__Work instruction__.
Retype the lines starting from the beginning of the items and going through the line containing "irgendwie bescheuert ist.", with both of those lines included. Leave the pictures out of your answer.
[Opening The data section]
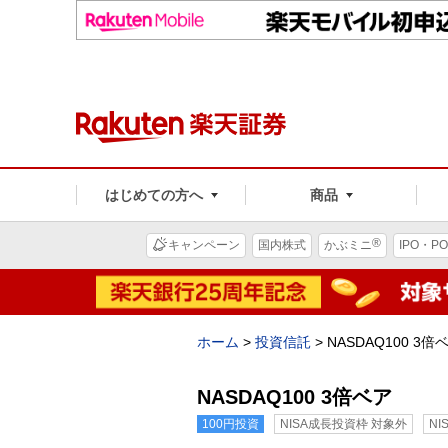
はじめての方へ
商品
®
キャンペーン
国内株式
かぶミニ
IPO・PO
ホーム
>
投資信託
>
NASDAQ100 3倍
NASDAQ100 3倍ベア
100円投資
NISA成長投資枠 対象外
N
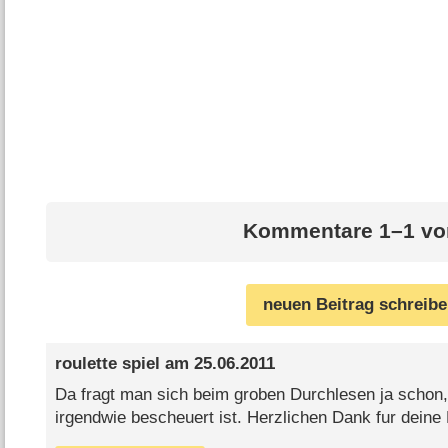
Kommentare 1–1 vo
neuen Beitrag schreib
roulette spiel
am
25.06.2011
Da fragt man sich beim groben Durchlesen ja schon,
irgendwie bescheuert ist. Herzlichen Dank fur deine 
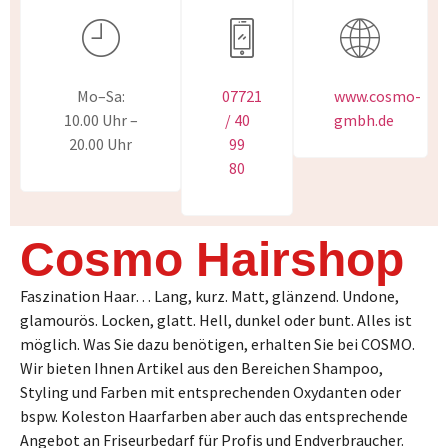
Mo–Sa:
07721
www.cosmo-
10.00 Uhr –
/ 40
gmbh.de
20.00 Uhr
99
80
Cosmo Hairshop
Faszination Haar… Lang, kurz. Matt, glänzend. Undone,
glamourös. Locken, glatt. Hell, dunkel oder bunt. Alles ist
möglich. Was Sie dazu benötigen, erhalten Sie bei COSMO.
Wir bieten Ihnen Artikel aus den Bereichen Shampoo,
Styling und Farben mit entsprechenden Oxydanten oder
bspw. Koleston Haarfarben aber auch das entsprechende
Angebot an Friseurbedarf für Profis und Endverbraucher.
[Closing The data section]
__Expected answer__.
はじめての方へ
商品
®
キャンペーン
国内株式
かぶミニ
IPO・PO
ホーム
>
投資信託
>
NASDAQ100 3倍
NASDAQ100 3倍ベア
100円投資
NISA成長投資枠 対象外
N
Kommentare 1–1 vo
neuen Beitrag schreib
roulette spiel
am
25.06.2011
Da fragt man sich beim groben Durchlesen ja schon,
irgendwie bescheuert ist. Herzlichen Dank fur deine 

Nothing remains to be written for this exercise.